The average yearly benefit for the lowest quintile of earners receiving retirement benefits in 2010 was $10,206 – and that represented 94 percent of their family income
There is a real need to increase funding for Older Americans Act programs like Meals on Wheels and in-home care. Please share your stories of cuts affecting seniors, so we can share them with Congress and the Administration and protect investments in the Older Americans Act.
While the “chained CPI” is often referred to as just a technical change, in truth it’s a benefit cut for millions of seniors, people with disabilities and their families who rely on the Social Security system to meet their basic needs. Social Security retirement, disability and survivors benefits and Supplemental Security Income (SSI) serve as a vital lifeline, making up a significant percentage of total family income for many workers and families.

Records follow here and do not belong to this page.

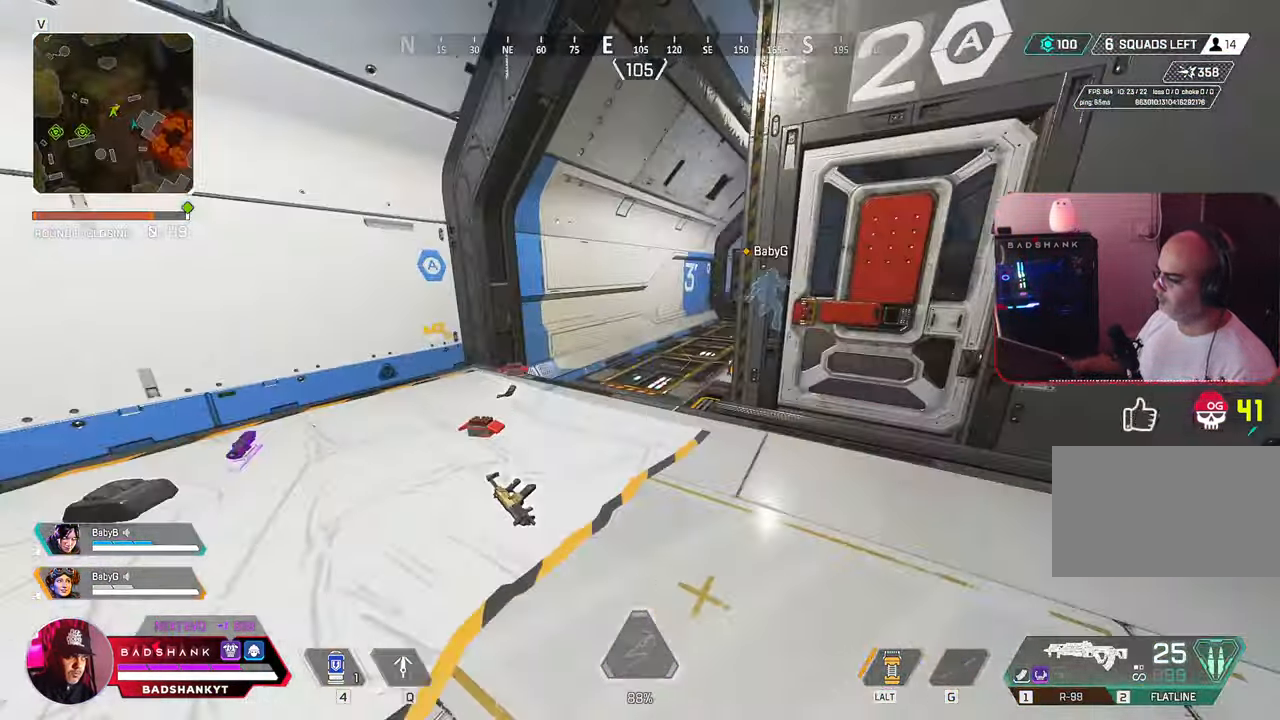
{"keys": ["w"], "mouse": [], "events": [[50, "2", "down"], [100, "2", "up"], [383, "3", "down"], [433, "3", "up"]]}
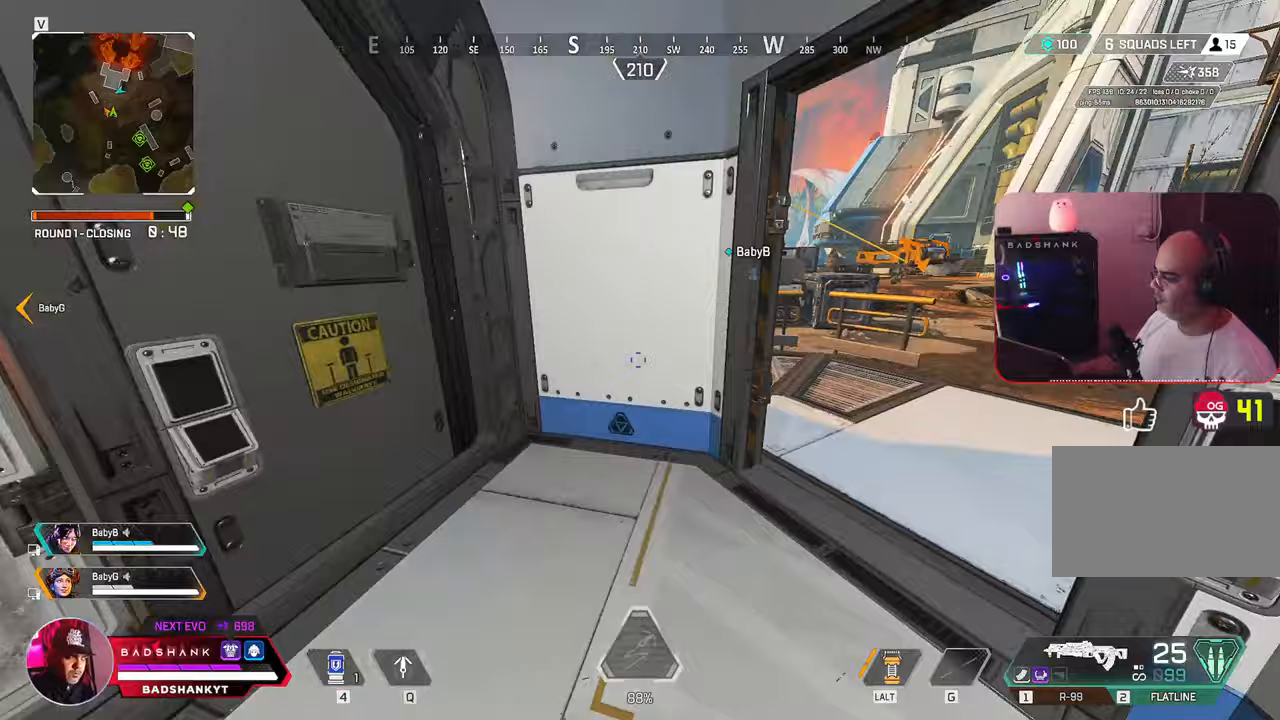
{"keys": ["d", "w"], "mouse": [], "events": [[383, "d", "down"]]}
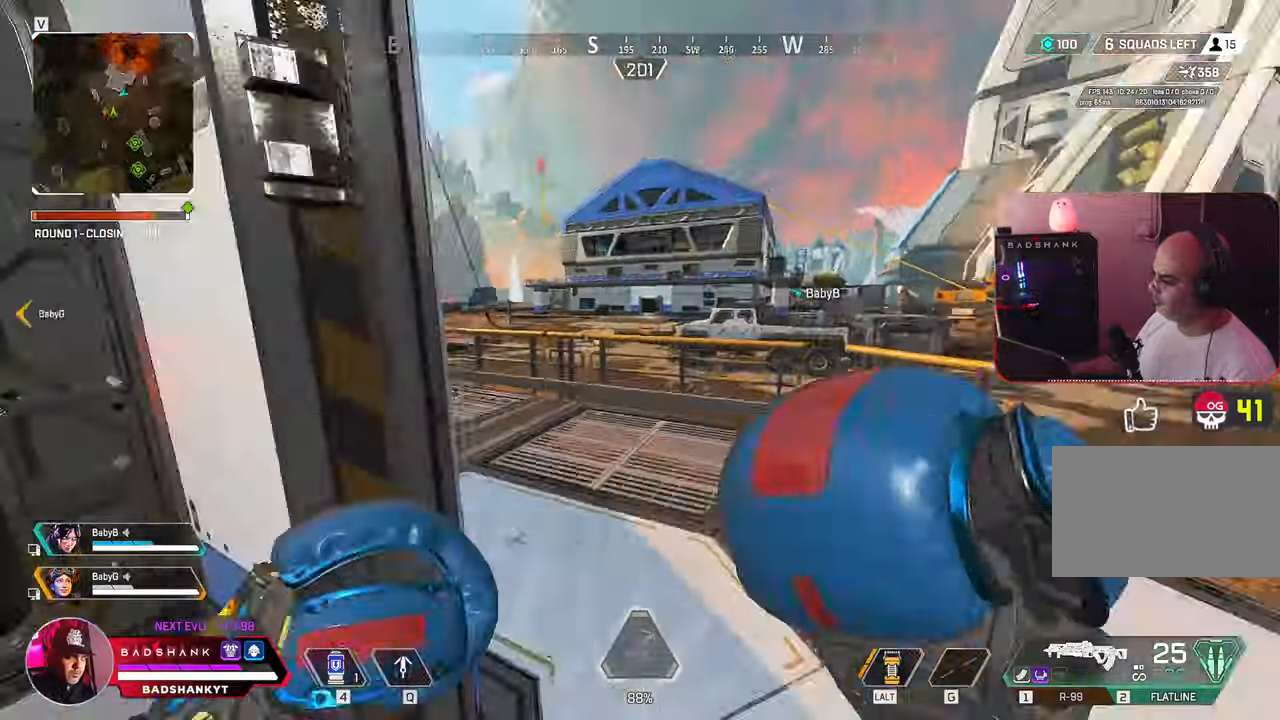
{"keys": ["d"], "mouse": [], "events": [[83, "2", "down"], [133, "2", "up"], [317, "w", "up"]]}
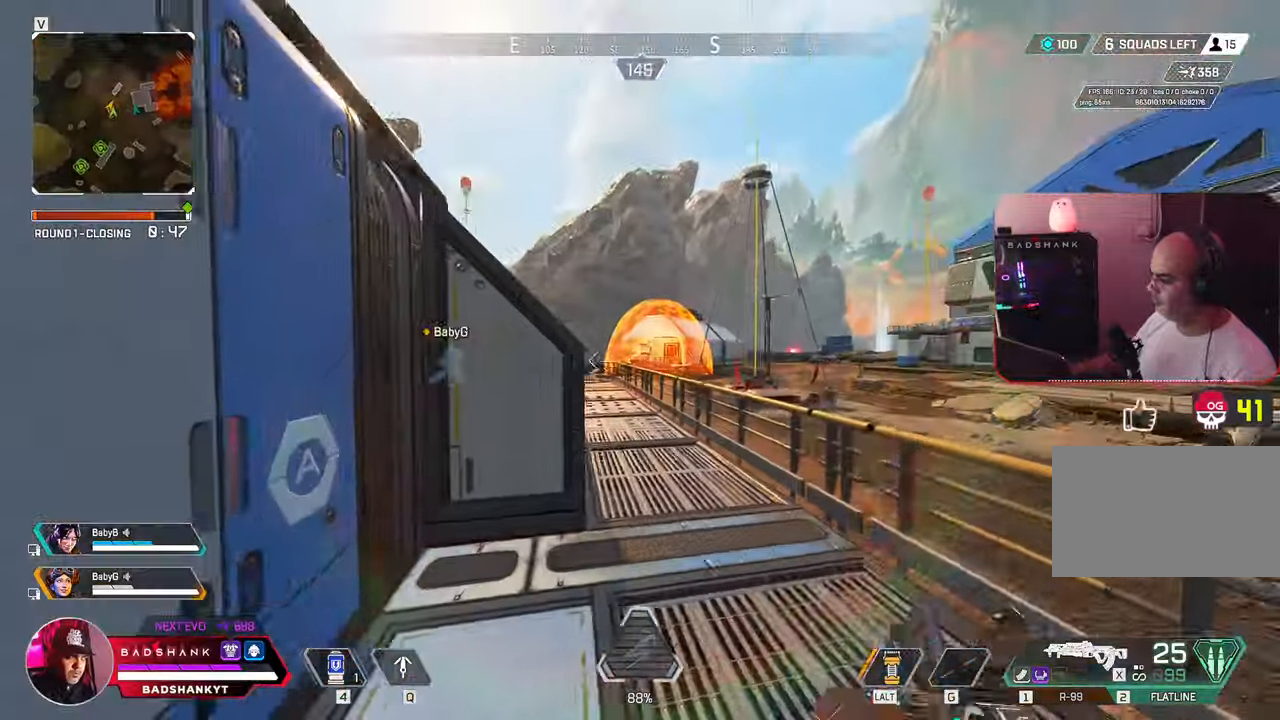
{"keys": ["a", "d", "s"], "mouse": ["right"], "events": [[100, "a", "down"], [150, "d", "up"], [183, "mouse_right", "down"], [267, "d", "down"], [433, "s", "down"]]}
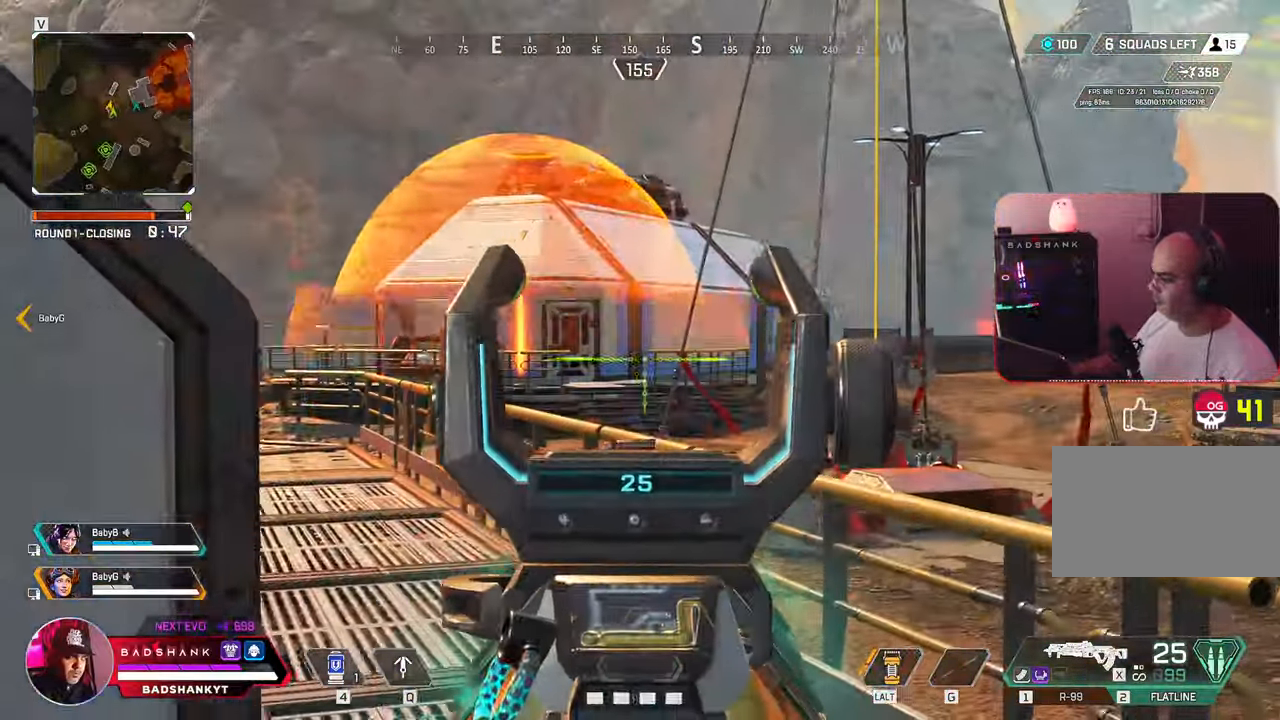
{"keys": ["a", "w"], "mouse": []}
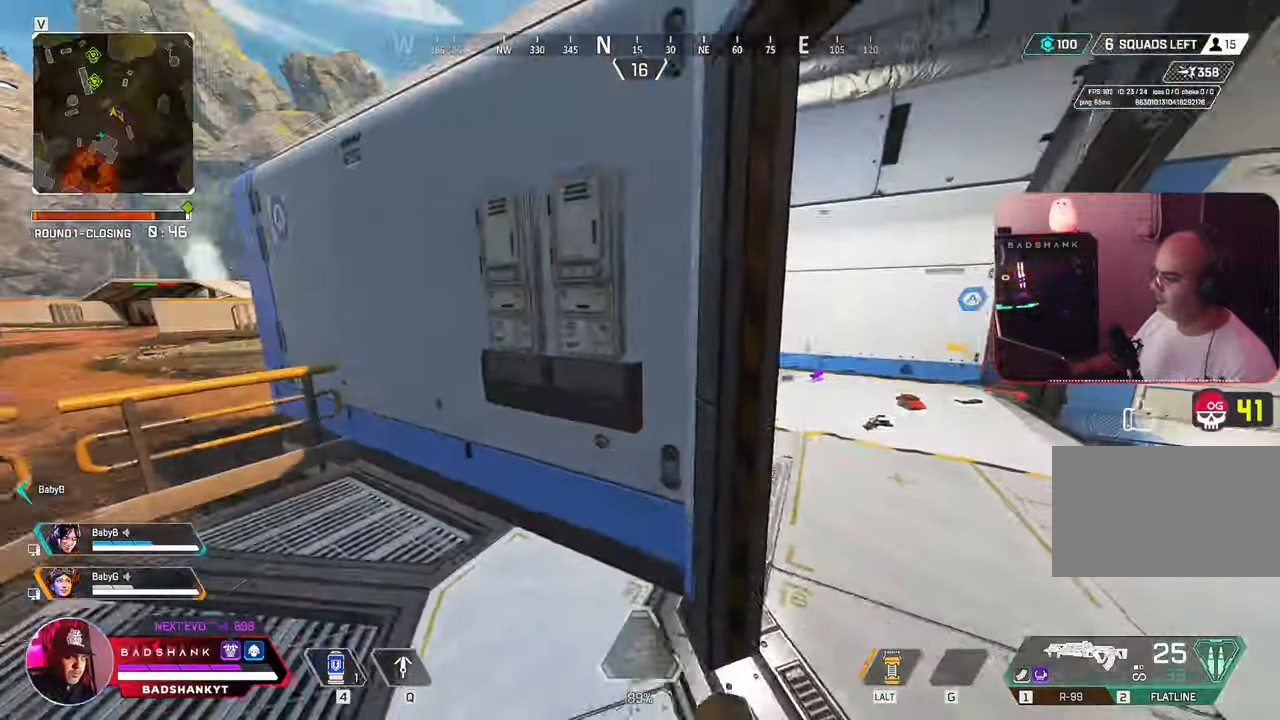
{"keys": ["w"], "mouse": [], "events": [[33, "a", "up"]]}
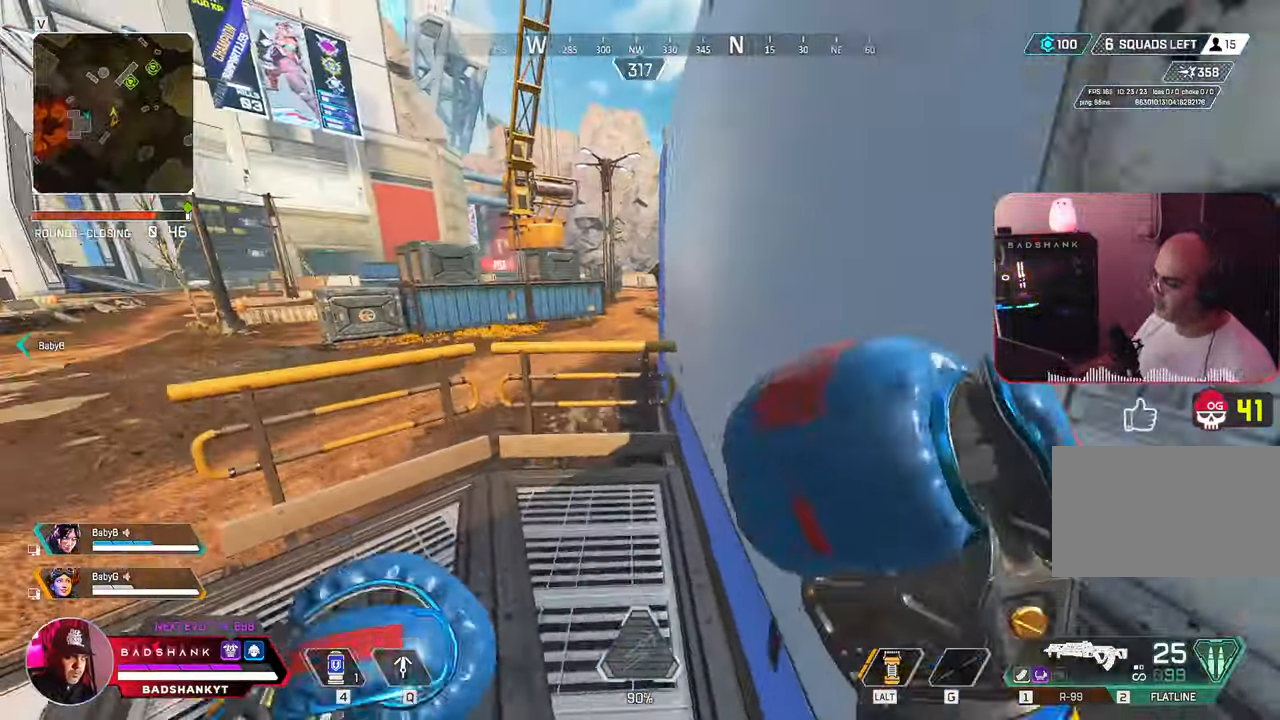
{"keys": ["w"], "mouse": []}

Social Security Disability and SSI benefits are incredibly modest as well. The average SSDI benefit is about $1,100 per month in 2013, and the average SSI benefit is less than $550 per month. And for most disabled workers receiving Social Security Disability Insurance (SSDI) and Supplemental Security Income (SSI), their benefits make up most or all of their income. Even the maximum SSI benefit ($710 in 2013) is just three-fourths of the federal poverty level for a single person, and a quarter of SSDI beneficiaries live in poverty.